Les Actes des Apôtres sont remplis de ces exemples et l’apôtre saint Paul lui-même, persécuteur des chrétiens avant sa conversion, dut subir à son tour nombre de persécutions (jusqu’à la lapidation) de la part de ses coreligionnaires. Le judaïsme officiel, jusqu’à aujourd’hui, rejette donc systématiquement tout groupe se référant a Jésus, suit-il scrupuleusement toutes les règles juives.

Les ébionites furent donc rejetés également par les juifs et les chrétiens. Par les juifs car ils reconnaissaient le Christ comme Messie, par les chrétiens car ils lui refusaient sa divinité ! Prenant acte de ce double rejet, ce groupement fonda alors son identité sur l’opposition à ceux-là même qui le rejetaient.

Une tendance conquérante

Dès les premiers siècles de notre ère, en effet, de nombreuses dissidences du judéo-christianisme se sont manifestées, se divisant en deux grandes tendances : la tendance spiritualiste, appelée encore « gnostique », et la tendance conquérante, appelée encore « messianiste ».

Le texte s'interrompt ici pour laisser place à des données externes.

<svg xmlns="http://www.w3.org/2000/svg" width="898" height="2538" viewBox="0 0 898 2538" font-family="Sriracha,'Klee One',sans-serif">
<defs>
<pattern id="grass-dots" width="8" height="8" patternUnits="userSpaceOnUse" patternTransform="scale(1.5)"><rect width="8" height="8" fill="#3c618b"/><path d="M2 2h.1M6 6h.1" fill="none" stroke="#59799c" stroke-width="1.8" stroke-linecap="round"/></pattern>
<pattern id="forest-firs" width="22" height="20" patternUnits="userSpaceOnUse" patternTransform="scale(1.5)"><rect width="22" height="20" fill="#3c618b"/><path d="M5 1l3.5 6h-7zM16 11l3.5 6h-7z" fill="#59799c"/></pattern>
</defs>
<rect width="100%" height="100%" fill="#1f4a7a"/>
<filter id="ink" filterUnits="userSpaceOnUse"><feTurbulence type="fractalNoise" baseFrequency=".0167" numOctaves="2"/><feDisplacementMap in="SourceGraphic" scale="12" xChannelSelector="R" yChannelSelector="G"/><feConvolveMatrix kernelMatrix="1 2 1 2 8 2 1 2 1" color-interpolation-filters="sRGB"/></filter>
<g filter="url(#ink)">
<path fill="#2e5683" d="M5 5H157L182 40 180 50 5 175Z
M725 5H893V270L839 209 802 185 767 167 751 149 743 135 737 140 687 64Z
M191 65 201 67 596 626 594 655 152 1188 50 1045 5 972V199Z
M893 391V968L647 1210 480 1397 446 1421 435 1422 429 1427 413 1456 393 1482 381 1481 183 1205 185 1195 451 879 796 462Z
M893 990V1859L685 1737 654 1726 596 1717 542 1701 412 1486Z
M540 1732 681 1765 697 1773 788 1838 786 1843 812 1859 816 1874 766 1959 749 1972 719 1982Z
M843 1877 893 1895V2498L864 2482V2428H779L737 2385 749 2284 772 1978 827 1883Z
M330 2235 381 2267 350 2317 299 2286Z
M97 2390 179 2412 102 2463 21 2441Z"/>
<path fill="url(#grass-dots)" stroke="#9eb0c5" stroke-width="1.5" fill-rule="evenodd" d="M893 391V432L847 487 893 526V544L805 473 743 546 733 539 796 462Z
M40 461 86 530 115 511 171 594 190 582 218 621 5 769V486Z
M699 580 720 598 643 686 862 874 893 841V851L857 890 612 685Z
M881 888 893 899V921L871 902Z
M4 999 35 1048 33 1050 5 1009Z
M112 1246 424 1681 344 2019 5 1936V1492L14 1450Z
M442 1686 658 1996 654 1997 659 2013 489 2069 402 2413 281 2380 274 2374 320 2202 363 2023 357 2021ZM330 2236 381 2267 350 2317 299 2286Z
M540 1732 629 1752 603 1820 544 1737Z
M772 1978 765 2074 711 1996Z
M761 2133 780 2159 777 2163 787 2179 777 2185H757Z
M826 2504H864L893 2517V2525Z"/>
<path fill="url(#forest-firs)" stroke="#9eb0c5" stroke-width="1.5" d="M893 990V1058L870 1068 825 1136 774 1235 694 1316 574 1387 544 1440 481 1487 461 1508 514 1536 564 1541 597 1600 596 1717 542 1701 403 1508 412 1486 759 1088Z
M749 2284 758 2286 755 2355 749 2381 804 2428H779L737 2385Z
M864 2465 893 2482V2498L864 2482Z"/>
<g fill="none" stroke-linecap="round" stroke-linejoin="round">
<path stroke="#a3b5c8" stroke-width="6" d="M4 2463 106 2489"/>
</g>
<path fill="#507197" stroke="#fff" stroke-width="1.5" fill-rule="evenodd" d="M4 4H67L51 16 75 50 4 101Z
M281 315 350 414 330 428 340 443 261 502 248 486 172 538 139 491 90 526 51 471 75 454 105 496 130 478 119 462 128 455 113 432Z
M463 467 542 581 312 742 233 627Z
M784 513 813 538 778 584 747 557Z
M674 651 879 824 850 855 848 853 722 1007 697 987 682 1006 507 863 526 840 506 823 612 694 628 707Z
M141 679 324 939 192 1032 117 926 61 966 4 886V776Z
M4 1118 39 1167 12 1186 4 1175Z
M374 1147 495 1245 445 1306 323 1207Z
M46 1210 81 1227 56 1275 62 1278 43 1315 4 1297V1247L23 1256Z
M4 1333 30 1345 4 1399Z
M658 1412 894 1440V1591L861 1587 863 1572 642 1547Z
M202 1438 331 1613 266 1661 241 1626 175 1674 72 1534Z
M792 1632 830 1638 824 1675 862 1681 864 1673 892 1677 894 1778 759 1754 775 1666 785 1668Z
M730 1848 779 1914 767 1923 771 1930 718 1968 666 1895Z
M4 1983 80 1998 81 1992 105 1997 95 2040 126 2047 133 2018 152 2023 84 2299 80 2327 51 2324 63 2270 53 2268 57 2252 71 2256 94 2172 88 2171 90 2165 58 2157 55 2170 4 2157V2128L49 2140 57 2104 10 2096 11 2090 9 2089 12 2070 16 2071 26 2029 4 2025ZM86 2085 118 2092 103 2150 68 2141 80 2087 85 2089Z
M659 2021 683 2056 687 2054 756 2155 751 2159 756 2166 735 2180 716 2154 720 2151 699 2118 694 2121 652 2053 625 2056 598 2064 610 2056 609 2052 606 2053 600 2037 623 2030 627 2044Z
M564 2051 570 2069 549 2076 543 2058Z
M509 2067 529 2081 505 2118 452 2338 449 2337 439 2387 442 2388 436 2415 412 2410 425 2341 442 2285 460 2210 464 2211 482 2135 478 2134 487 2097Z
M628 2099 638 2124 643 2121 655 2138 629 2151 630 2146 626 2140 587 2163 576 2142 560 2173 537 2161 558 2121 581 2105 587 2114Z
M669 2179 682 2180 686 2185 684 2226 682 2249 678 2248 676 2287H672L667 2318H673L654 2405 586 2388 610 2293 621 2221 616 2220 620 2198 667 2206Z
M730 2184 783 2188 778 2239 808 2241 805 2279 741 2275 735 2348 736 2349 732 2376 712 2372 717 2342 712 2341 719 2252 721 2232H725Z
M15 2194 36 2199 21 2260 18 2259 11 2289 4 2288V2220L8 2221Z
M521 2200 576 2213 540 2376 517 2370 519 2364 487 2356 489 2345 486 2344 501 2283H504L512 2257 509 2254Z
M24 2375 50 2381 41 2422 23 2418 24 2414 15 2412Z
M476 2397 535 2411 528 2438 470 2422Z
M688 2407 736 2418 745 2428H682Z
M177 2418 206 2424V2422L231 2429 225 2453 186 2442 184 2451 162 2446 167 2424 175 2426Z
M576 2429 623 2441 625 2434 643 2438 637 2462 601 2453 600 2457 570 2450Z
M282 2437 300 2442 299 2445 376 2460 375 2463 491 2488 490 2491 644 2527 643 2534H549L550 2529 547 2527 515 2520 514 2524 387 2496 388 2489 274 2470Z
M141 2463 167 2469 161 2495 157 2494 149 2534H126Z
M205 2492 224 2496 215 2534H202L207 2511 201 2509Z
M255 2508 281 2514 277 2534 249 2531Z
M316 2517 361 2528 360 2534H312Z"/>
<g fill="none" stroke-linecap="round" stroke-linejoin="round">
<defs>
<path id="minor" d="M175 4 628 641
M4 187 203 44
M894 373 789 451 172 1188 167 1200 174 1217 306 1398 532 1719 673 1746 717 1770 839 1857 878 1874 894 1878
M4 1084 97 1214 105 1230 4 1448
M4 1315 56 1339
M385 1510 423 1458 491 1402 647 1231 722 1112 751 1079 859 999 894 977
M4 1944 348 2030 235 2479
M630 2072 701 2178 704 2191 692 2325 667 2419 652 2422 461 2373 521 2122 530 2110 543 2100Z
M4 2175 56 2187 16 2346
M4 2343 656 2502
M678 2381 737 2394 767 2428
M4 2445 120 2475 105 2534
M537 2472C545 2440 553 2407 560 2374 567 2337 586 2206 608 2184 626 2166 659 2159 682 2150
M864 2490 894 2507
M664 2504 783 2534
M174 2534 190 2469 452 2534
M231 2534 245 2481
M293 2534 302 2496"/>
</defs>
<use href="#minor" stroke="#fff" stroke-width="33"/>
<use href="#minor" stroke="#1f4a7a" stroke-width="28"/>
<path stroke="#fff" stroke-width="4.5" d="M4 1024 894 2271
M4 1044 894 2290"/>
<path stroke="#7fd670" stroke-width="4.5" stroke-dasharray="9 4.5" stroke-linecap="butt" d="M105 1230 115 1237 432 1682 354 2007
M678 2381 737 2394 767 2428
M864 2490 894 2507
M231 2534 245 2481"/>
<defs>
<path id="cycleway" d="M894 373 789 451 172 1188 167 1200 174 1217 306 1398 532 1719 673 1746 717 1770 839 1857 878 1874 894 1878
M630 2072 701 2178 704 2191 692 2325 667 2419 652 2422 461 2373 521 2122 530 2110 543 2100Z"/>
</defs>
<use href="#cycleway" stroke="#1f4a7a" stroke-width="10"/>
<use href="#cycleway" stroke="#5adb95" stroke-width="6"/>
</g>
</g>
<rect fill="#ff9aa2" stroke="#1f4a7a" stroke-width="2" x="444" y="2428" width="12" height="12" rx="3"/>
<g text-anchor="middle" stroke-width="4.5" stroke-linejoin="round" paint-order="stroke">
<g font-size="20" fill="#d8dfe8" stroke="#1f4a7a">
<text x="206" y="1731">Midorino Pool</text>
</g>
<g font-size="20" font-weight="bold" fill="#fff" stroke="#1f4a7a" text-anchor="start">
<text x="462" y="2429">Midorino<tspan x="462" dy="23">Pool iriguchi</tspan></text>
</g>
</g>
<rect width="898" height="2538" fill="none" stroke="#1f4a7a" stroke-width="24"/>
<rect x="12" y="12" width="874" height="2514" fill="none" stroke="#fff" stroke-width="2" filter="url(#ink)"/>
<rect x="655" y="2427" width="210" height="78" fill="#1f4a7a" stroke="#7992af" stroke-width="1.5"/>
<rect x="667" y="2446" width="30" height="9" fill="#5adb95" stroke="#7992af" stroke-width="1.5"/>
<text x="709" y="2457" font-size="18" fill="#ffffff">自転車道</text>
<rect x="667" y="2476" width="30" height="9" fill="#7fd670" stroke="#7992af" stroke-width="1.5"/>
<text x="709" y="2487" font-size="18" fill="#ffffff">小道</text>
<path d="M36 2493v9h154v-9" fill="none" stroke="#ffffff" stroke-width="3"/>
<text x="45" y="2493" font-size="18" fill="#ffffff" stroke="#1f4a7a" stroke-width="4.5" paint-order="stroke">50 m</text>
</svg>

La première regroupe des hérésies marquées par une idéologie de type spiritualiste, c’est à dire recherchant Dieu essentiellement dans une spiritualité, fut-elle déformée ou fausse, et pour beaucoup imprégnées de concepts issus de la gnose.

La deuxième, des hérésies marquées par une idéologie conquérante, c’est-à-dire cherchant essentiellement à instaurer sur terre, fut-ce par la force, le « royaume de Dieu », soit encore à anticiper, fut-ce par une action guerrière, le retour du Messie.

Nombre d’historiens de la religion s’accordent à penser que l’islam dérive de l’un des groupements de la tendance messianiste, dont fait partie le groupe ébionite.